▶ _Record extracts_

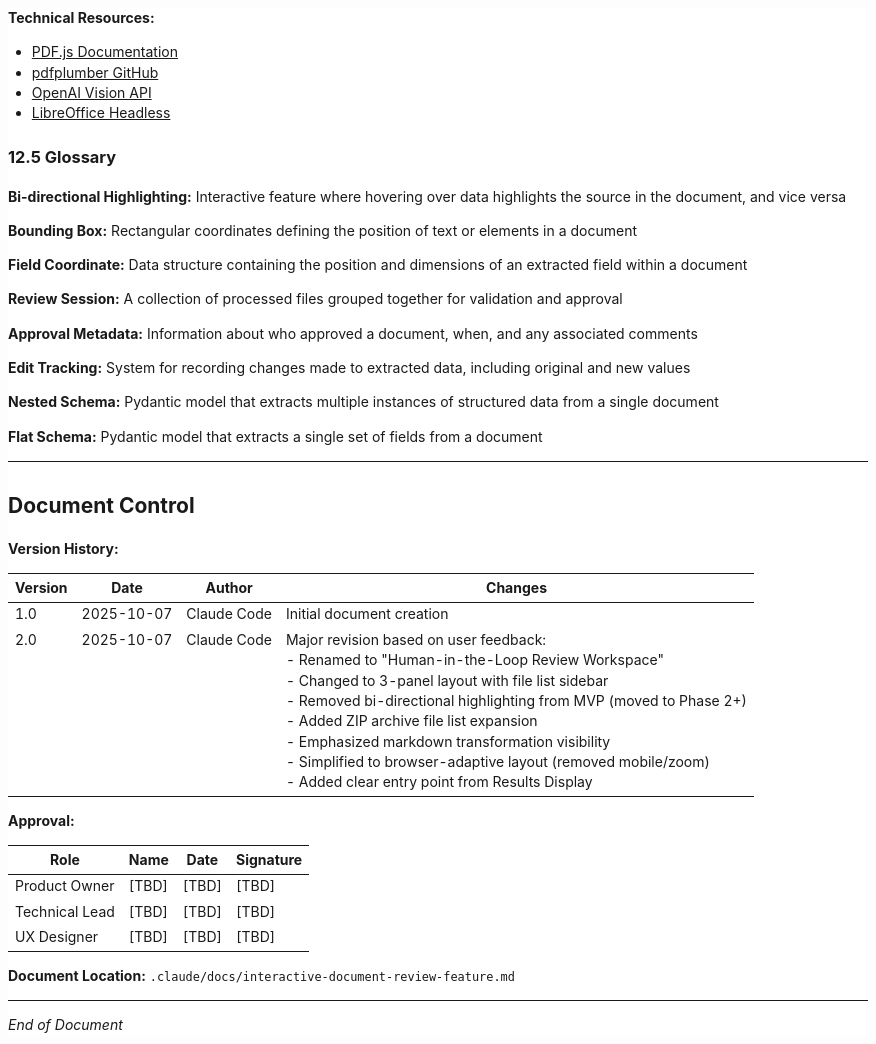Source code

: **Technical Resources:**
- [PDF.js Documentation](https://mozilla.github.io/pdf.js/)
- [pdfplumber GitHub](https://github.com/jsvine/pdfplumber)
- [OpenAI Vision API](https://platform.openai.com/docs/guides/vision)
- [LibreOffice Headless](https://wiki.documentfoundation.org/Faq/General/135)

### 12.5 Glossary

**Bi-directional Highlighting:** Interactive feature where hovering over data highlights the source in the document, and vice versa

**Bounding Box:** Rectangular coordinates defining the position of text or elements in a document

**Field Coordinate:** Data structure containing the position and dimensions of an extracted field within a document

**Review Session:** A collection of processed files grouped together for validation and approval

**Approval Metadata:** Information about who approved a document, when, and any associated comments

**Edit Tracking:** System for recording changes made to extracted data, including original and new values

**Nested Schema:** Pydantic model that extracts multiple instances of structured data from a single document

**Flat Schema:** Pydantic model that extracts a single set of fields from a document

---

## Document Control

**Version History:**

| Version | Date | Author | Changes |
|---------|------|--------|---------|
| 1.0 | 2025-10-07 | Claude Code | Initial document creation |
| 2.0 | 2025-10-07 | Claude Code | Major revision based on user feedback:<br>- Renamed to "Human-in-the-Loop Review Workspace"<br>- Changed to 3-panel layout with file list sidebar<br>- Removed bi-directional highlighting from MVP (moved to Phase 2+)<br>- Added ZIP archive file list expansion<br>- Emphasized markdown transformation visibility<br>- Simplified to browser-adaptive layout (removed mobile/zoom)<br>- Added clear entry point from Results Display |

**Approval:**

| Role | Name | Date | Signature |
|------|------|------|-----------|
| Product Owner | [TBD] | [TBD] | [TBD] |
| Technical Lead | [TBD] | [TBD] | [TBD] |
| UX Designer | [TBD] | [TBD] | [TBD] |

**Document Location:**
`.claude/docs/interactive-document-review-feature.md`

---

*End of Document*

▶ _Try it_
Quote each entry above verbatim and drop the pictures.

▶ _The answer_
Source code

: **Technical Resources:**
- [PDF.js Documentation](https://mozilla.github.io/pdf.js/)
- [pdfplumber GitHub](https://github.com/jsvine/pdfplumber)
- [OpenAI Vision API](https://platform.openai.com/docs/guides/vision)
- [LibreOffice Headless](https://wiki.documentfoundation.org/Faq/General/135)

### 12.5 Glossary

**Bi-directional Highlighting:** Interactive feature where hovering over data highlights the source in the document, and vice versa

**Bounding Box:** Rectangular coordinates defining the position of text or elements in a document

**Field Coordinate:** Data structure containing the position and dimensions of an extracted field within a document

**Review Session:** A collection of processed files grouped together for validation and approval

**Approval Metadata:** Information about who approved a document, when, and any associated comments

**Edit Tracking:** System for recording changes made to extracted data, including original and new values

**Nested Schema:** Pydantic model that extracts multiple instances of structured data from a single document

**Flat Schema:** Pydantic model that extracts a single set of fields from a document

---

## Document Control

**Version History:**

| Version | Date | Author | Changes |
|---------|------|--------|---------|
| 1.0 | 2025-10-07 | Claude Code | Initial document creation |
| 2.0 | 2025-10-07 | Claude Code | Major revision based on user feedback:<br>- Renamed to "Human-in-the-Loop Review Workspace"<br>- Changed to 3-panel layout with file list sidebar<br>- Removed bi-directional highlighting from MVP (moved to Phase 2+)<br>- Added ZIP archive file list expansion<br>- Emphasized markdown transformation visibility<br>- Simplified to browser-adaptive layout (removed mobile/zoom)<br>- Added clear entry point from Results Display |

**Approval:**

| Role | Name | Date | Signature |
|------|------|------|-----------|
| Product Owner | [TBD] | [TBD] | [TBD] |
| Technical Lead | [TBD] | [TBD] | [TBD] |
| UX Designer | [TBD] | [TBD] | [TBD] |

**Document Location:**
`.claude/docs/interactive-document-review-feature.md`

---

*End of Document*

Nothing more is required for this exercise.